### Problem description
In the piece about the women's discussion group, how many years had the writer been a professor of psychology before leaving that job?

For seven years, seventeen women claimed space in my family room to spend three hours in discussion. No, this was not a book group, nor a social group. These women came to have frank discussions about themselves, their relationships and their inevitable life transitions. This was a completely different mode of learning for the women and for me.
Having been a professor of psychology for eleven years, I left my job feeling jaded. I felt that I was repeating the same theories and materials to new faces, not knowing if I had really made an impact.
So, I went about forming a group and a curriculum that focused on the messy life matters that we all deal with: how and where do I spend the majority of my life energy; which relationships matter to me; and how do I keep redefining myself as my needs change? I created a group and a workshop that I wanted and needed in my own life.
The group offered a safe environment in which we were able ask these difficult life questions. We challenged and supported one another and served as sounding boards for one another. Certainly, these sessions were therapeutic, but not therapy.
At the end of seven years, I had managed to write the book I always wanted to write, another friend started a non-profit and many others took steps towards realizing their dreams — whether it was taking up an art class, going back to school or deciding to cut down on work.
It has been reported that while Gertrude Stein was on her deathbed, she asked, “What is the answer?”

### Data provided

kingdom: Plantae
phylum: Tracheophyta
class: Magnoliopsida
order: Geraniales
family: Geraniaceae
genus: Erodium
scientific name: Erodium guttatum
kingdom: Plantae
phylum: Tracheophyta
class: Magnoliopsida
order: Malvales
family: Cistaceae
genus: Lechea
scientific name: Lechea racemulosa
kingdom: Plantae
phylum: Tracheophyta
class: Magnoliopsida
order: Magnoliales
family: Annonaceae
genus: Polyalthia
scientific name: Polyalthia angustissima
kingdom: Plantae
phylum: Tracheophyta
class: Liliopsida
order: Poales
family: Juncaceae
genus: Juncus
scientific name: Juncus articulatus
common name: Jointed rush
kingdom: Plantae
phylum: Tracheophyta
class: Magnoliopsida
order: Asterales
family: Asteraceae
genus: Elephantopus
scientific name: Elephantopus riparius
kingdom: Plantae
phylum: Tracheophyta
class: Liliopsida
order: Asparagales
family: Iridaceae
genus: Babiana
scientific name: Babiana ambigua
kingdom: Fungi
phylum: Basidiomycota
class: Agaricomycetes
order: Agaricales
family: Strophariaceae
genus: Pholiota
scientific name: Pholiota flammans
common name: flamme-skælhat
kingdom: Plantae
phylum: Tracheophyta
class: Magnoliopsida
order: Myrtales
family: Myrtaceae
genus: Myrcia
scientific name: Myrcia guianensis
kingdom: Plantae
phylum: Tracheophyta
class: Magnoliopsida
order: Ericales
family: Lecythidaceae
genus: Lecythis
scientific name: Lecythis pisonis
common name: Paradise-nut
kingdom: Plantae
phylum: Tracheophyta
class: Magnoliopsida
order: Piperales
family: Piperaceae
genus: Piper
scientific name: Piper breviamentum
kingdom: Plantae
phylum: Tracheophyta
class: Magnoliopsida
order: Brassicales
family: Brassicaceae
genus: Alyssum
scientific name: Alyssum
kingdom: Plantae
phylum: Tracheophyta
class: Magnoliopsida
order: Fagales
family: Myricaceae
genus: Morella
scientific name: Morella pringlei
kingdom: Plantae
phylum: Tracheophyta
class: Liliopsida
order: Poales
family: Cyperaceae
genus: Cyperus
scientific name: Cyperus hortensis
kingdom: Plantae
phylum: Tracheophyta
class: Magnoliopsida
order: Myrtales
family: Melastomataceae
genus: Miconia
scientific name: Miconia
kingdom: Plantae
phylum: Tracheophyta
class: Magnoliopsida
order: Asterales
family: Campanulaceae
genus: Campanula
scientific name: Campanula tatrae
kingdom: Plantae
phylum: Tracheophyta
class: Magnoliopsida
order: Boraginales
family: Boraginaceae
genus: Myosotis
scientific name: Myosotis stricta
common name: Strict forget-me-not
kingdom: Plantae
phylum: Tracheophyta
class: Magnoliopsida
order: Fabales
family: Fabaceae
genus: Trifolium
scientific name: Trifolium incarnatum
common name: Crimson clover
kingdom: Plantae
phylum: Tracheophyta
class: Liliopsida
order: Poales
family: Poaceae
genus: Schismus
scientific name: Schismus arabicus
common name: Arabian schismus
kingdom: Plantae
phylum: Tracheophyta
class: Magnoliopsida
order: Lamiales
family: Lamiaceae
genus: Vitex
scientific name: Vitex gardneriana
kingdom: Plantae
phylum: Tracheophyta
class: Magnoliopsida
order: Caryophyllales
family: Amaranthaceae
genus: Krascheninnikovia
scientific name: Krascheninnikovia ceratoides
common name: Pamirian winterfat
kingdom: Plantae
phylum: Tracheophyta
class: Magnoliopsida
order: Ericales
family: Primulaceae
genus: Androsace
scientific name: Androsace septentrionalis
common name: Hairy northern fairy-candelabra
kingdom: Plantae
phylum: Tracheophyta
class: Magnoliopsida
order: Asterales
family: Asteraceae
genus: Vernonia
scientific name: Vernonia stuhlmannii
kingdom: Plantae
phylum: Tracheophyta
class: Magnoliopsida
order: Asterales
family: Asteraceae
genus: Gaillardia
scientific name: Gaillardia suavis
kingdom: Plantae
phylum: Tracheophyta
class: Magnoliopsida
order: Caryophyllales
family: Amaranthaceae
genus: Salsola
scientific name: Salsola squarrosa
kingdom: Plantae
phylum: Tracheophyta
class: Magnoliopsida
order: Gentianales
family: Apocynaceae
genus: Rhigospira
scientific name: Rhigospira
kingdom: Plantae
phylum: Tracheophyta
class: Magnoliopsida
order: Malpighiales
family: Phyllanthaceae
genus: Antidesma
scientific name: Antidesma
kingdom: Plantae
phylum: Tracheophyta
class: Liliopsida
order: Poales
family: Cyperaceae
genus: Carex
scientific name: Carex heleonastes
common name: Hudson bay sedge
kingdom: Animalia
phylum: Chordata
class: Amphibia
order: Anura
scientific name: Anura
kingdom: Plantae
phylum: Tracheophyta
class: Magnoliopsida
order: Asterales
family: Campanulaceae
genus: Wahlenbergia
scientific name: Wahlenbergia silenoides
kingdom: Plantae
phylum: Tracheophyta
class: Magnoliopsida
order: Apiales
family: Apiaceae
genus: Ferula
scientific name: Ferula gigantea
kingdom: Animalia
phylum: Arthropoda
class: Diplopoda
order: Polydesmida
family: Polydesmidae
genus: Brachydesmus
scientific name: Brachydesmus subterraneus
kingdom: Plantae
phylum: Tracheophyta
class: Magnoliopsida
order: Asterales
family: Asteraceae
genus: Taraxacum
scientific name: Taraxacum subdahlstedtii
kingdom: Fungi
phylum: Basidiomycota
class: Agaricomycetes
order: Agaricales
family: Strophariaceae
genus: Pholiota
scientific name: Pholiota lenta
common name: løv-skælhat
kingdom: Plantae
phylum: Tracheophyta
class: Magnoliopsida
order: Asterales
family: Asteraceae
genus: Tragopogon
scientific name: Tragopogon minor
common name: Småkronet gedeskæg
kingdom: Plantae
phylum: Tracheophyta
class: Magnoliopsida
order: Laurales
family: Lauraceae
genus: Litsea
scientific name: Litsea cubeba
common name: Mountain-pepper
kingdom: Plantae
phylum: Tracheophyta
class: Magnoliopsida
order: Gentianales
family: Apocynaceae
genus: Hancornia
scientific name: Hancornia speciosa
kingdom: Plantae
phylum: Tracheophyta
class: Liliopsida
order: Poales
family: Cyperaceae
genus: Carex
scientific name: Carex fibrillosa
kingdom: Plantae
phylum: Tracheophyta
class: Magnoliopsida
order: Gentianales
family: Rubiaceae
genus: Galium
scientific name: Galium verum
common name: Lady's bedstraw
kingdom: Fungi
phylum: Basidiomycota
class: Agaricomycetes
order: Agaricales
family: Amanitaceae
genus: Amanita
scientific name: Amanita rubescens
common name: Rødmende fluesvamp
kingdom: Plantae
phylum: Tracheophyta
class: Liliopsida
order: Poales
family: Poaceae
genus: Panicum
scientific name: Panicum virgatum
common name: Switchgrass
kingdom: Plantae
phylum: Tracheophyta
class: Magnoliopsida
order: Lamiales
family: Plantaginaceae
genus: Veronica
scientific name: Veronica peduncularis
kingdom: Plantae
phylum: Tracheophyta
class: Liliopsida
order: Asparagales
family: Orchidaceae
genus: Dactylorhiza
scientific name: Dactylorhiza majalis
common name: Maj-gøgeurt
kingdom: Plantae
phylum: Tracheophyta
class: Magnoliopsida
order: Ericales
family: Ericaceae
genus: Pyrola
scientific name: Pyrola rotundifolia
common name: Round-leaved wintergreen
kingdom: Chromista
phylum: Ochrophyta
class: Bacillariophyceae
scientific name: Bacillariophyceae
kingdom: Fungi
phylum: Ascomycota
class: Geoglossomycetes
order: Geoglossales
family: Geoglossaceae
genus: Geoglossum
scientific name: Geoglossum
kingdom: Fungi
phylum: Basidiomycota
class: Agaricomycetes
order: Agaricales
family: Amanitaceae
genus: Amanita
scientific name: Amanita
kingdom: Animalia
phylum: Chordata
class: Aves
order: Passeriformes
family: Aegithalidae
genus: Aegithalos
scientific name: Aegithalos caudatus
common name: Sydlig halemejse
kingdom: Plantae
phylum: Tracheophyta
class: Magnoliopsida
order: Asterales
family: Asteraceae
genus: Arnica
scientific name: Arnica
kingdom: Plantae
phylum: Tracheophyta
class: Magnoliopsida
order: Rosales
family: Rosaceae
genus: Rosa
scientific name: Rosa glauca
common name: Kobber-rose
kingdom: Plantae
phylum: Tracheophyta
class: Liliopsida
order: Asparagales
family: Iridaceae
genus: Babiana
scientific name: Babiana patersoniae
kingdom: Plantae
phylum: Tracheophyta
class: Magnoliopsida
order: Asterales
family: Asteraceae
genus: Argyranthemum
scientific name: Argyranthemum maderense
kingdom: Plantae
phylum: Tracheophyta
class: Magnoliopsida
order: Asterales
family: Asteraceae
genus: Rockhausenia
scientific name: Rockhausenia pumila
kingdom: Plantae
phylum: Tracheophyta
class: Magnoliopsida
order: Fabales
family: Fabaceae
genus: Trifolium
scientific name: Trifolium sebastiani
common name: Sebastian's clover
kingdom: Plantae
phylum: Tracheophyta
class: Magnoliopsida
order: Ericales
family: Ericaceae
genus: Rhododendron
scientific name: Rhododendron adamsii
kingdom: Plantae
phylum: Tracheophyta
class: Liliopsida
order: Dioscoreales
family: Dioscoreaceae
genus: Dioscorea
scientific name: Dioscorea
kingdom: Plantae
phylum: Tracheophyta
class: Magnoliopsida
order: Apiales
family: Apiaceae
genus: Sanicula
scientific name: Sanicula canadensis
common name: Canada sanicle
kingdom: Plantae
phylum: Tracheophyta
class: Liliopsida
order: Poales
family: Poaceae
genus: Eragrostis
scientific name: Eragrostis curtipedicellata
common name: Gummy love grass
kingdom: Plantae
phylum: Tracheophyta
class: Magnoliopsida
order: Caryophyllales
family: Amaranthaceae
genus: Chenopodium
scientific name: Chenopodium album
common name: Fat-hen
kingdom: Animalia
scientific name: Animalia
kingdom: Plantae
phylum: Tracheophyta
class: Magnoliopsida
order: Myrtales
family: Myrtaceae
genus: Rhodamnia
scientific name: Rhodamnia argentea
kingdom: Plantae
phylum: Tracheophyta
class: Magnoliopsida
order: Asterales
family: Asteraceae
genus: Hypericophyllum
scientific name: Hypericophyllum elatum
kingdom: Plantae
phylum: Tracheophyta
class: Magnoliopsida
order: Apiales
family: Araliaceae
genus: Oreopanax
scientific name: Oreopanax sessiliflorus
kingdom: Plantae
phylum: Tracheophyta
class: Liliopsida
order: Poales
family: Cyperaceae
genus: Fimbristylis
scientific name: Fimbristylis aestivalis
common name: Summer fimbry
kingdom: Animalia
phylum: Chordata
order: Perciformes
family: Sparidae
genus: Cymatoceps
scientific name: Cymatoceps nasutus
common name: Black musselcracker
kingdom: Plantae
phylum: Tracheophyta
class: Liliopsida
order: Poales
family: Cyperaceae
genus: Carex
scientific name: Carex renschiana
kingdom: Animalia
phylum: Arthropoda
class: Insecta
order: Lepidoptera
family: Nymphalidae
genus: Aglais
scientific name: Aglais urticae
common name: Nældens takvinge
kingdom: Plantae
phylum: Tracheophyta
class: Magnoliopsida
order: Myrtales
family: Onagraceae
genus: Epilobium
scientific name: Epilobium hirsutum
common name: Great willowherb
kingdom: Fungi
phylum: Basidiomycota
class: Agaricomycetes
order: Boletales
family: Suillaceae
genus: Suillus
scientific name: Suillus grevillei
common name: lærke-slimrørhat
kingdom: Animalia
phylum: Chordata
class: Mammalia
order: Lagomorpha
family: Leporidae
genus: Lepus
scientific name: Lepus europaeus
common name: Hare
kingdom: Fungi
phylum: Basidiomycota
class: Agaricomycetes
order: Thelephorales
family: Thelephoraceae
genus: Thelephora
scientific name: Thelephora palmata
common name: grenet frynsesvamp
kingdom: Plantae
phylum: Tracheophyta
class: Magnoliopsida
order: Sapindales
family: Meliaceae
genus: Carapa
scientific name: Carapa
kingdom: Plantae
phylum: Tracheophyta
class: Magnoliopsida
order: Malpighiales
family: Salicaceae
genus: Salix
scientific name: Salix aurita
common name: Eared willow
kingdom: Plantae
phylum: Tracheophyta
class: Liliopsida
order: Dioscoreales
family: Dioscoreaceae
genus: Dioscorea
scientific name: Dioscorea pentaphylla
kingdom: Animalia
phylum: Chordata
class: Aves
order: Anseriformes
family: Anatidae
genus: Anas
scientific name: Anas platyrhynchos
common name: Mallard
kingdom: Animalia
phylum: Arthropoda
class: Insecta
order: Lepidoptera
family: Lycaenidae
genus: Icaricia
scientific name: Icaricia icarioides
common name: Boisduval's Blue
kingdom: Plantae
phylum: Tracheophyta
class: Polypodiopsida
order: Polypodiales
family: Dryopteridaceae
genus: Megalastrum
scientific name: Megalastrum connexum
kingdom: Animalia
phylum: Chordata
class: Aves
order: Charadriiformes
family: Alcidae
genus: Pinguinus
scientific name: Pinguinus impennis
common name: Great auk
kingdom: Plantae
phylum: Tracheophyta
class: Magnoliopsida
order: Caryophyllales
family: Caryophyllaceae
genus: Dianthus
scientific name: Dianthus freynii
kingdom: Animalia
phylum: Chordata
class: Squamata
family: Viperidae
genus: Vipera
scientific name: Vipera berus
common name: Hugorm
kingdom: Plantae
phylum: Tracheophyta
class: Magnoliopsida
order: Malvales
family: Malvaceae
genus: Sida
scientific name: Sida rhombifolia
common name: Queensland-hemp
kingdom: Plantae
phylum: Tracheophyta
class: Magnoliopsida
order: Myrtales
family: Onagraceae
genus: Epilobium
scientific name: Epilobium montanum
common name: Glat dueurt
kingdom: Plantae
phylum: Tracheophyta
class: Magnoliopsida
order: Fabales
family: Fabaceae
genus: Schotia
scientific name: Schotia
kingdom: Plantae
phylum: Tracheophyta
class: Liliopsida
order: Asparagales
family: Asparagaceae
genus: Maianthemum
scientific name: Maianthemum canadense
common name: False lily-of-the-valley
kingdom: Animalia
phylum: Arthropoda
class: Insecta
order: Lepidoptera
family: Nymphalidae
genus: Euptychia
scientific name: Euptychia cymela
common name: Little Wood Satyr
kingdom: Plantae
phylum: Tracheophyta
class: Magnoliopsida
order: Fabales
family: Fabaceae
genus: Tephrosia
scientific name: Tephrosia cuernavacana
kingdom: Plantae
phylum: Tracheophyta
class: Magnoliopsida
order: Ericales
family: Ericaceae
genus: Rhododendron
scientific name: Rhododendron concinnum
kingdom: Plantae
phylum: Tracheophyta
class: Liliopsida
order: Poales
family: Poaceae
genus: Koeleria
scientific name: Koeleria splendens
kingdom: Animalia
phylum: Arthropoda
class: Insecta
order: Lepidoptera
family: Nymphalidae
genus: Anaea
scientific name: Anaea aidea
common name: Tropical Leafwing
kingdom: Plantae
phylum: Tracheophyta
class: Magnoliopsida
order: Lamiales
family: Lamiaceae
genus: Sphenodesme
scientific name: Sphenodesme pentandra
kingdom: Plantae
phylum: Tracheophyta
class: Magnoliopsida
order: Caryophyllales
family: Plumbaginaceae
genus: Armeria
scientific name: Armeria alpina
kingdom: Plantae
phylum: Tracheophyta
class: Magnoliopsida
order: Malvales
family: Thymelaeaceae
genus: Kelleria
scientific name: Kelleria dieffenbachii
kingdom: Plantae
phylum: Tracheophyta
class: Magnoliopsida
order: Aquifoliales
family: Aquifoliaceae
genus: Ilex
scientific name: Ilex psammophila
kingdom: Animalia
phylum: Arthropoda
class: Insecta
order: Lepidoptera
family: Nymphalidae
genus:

### Written answer
Eleven years.